#### TASK SET
1. In the Connaught Rangers history below, where was the regiment's garrison depot located?
2. According to the Connaught Rangers history below, why were the 88th and 94th Regiments of Foot amalgamated in 1881? Answer in one to three sentences.

The Connaught Rangers ("the Devil's Own") was an Irish Regiment of the British Army, formed by the amalgamation in 1881 of the 88th Regiment of Foot (Connaught Rangers) and the 94th Regiment of Foot. It was disbanded in 1922.

History:

The 88th Foot or Connaught Rangers were raised in 1793 by the Earl of Clanricarde to help counteract the threat from Napoleonic France. They formed part of the expeditions to Egypt in 1801, South America in 1806 and the short campaign in Holland against France. The 94th, formally known as the Scotch Brigade had fought in India (earning the Army of India Medal with three clasps) prior to joining the 88th in General Picton's, 3rd Light Division in the Peninsular Wars against France. Wellington used the 88th effectively as his Storm Troopers in the Iberian Peninsula where they were given the honour of providing the Forlorn Hope at Cuidad Rodrigo. The men of the 88th earned up to 12 battle clasps to the Military General Service Medal for services in Egypt and the Peninsula and the 94th, 10 clasps. After the Battle of Toulouse, the 88th departed to Canada while the 94th moved to Ireland and became over the next 50 years effectively an Irish Regiment. The 88th fought in the Crimean War 0f 1854-56 and during the Indian Mutiny of 1857-59. The 94th sent small detachments with the 18th Royal Irish Regiment to the Crimea and to Egypt in 1882 .

In 1881, the 88th (Connaught Rangers) Regiment of Foot (which formed the 1st Battalion) and the 94th Regiment of Foot (which formed the 2nd Battalion) were amalgamated. The amalgamation of the two regiments into one was part of the British government's Childers Reforms of the British Armed Forces which was, in turn, a continuation of the Cardwell Reforms implemented in 1879. At that time five infantry battalions were given Irish territorial titles.

Militarily, the whole of Ireland was administered as a separate command with Command Headquarters at Parkgate (Phoenix Park) in Dublin, directly under the War Office in Lon-don. The regiment recruited mainly in the province of Connacht: its garrison depot was located in Galway.

The 88th were based in Bengal, British India, when they were amalgamated into the new regiment having deployed to India in 1879. The 94th were also abroad when they became the 2nd Battalion. They had deployed to South Africa in 1877 from Armagh, where they had taken part in the Zulu War and in 1880 the first Boer War where in January 1881 Lance-Corporal James Murray of the regiment won a Victoria Cross. Private Fitzpatrick and Private Danagher of the 94th also won the VC in South Africa. Major Hans Garret Moore won the VC with the 88th during the Zulu War. In total the Regiment won four Victoria Crosses between 1877 and 1881.

#### GIVEN MATERIAL
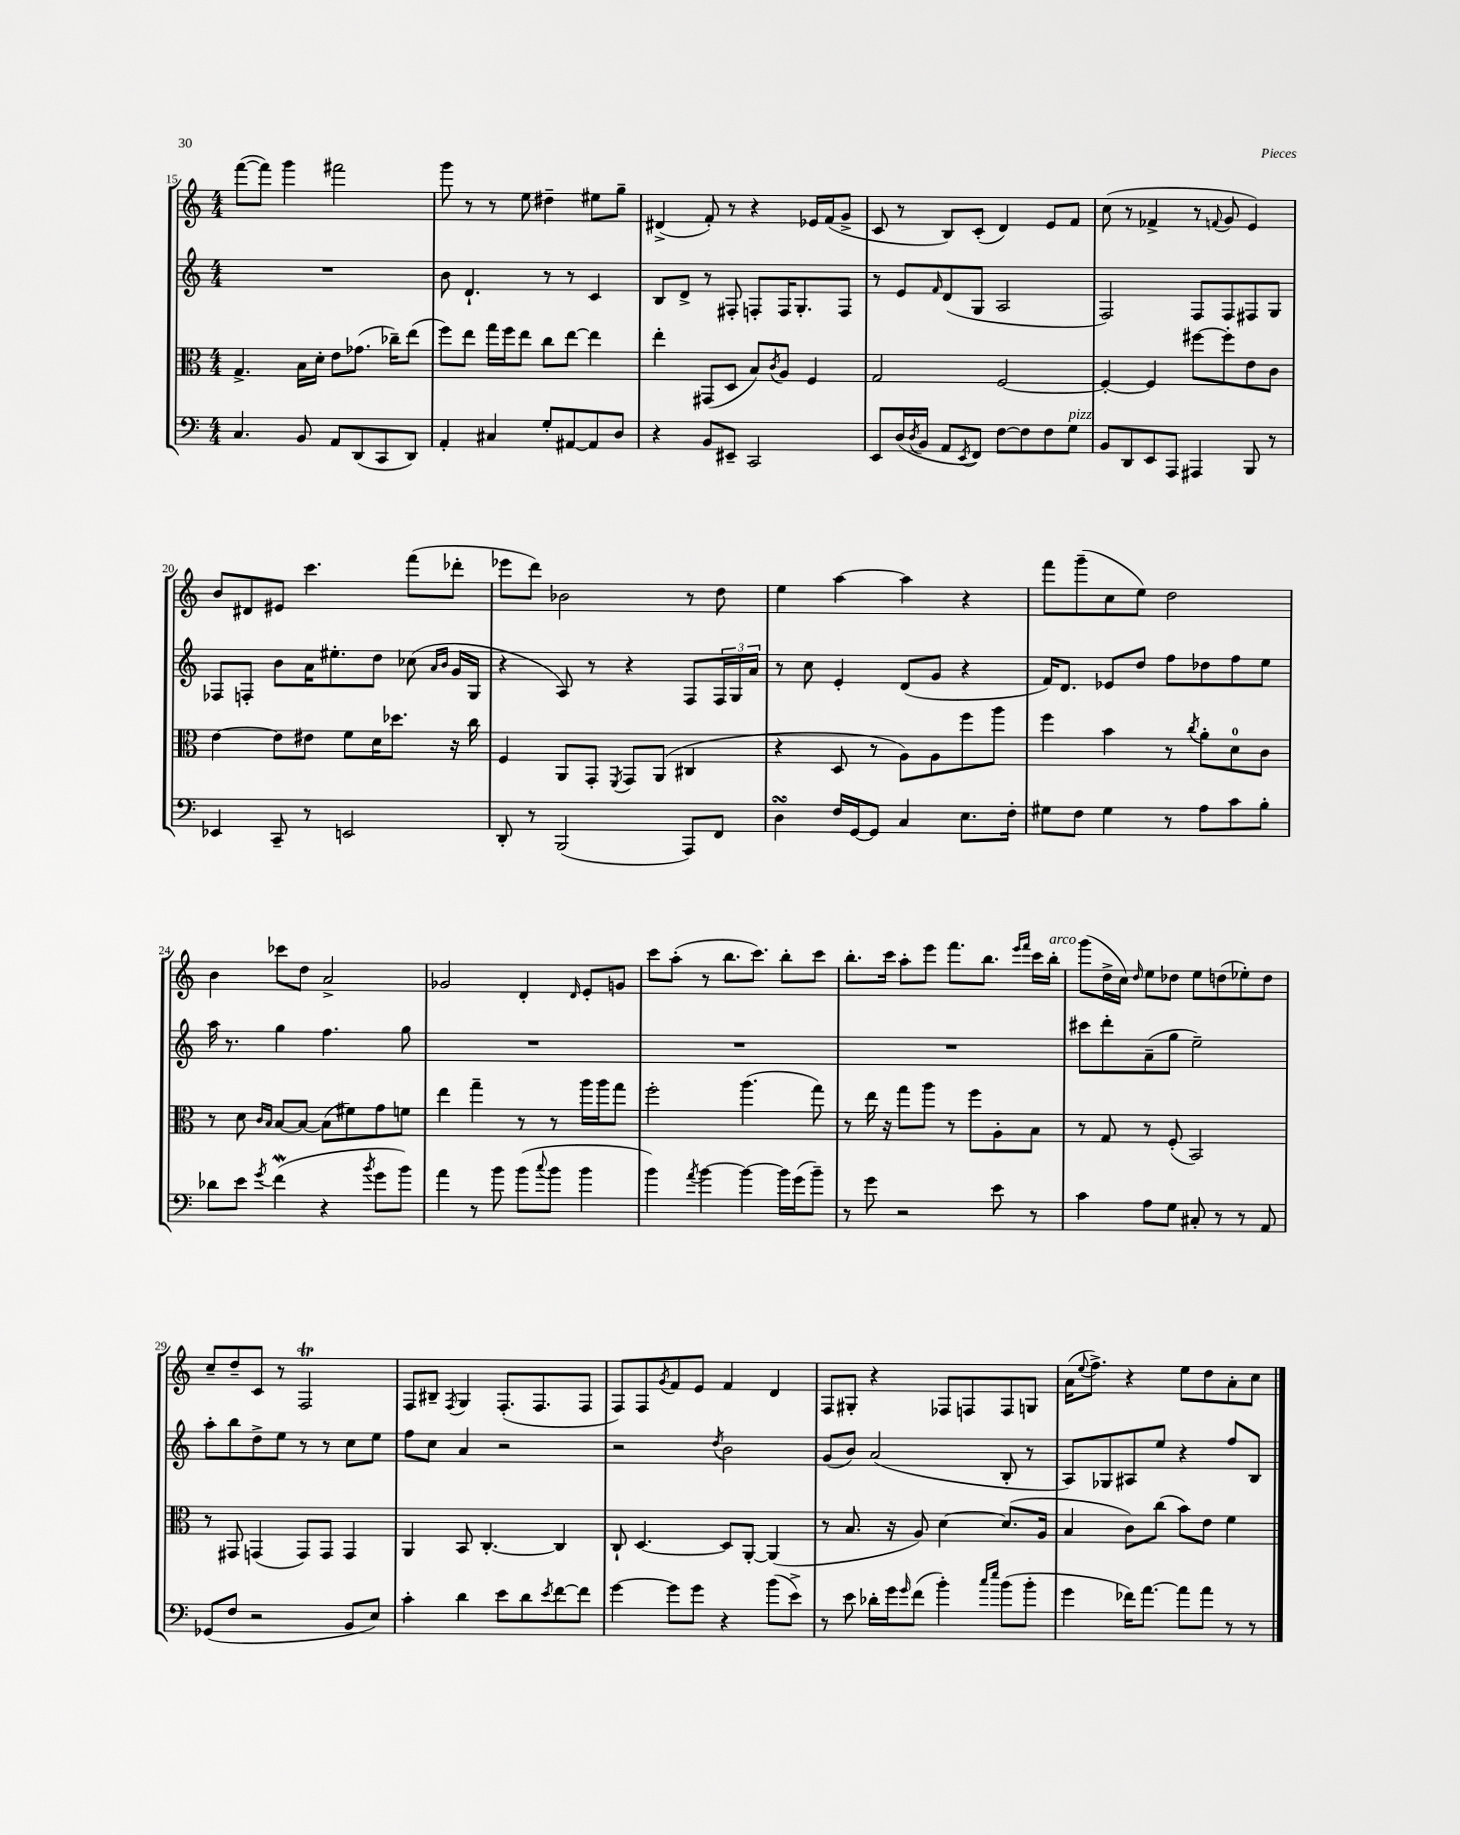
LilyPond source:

#### RESPONSE LIST
1. Galway

2. The amalgamation formed part of the British government's Childers Reforms of the British Armed Forces. Those reforms continued the Cardwell Reforms implemented in 1879.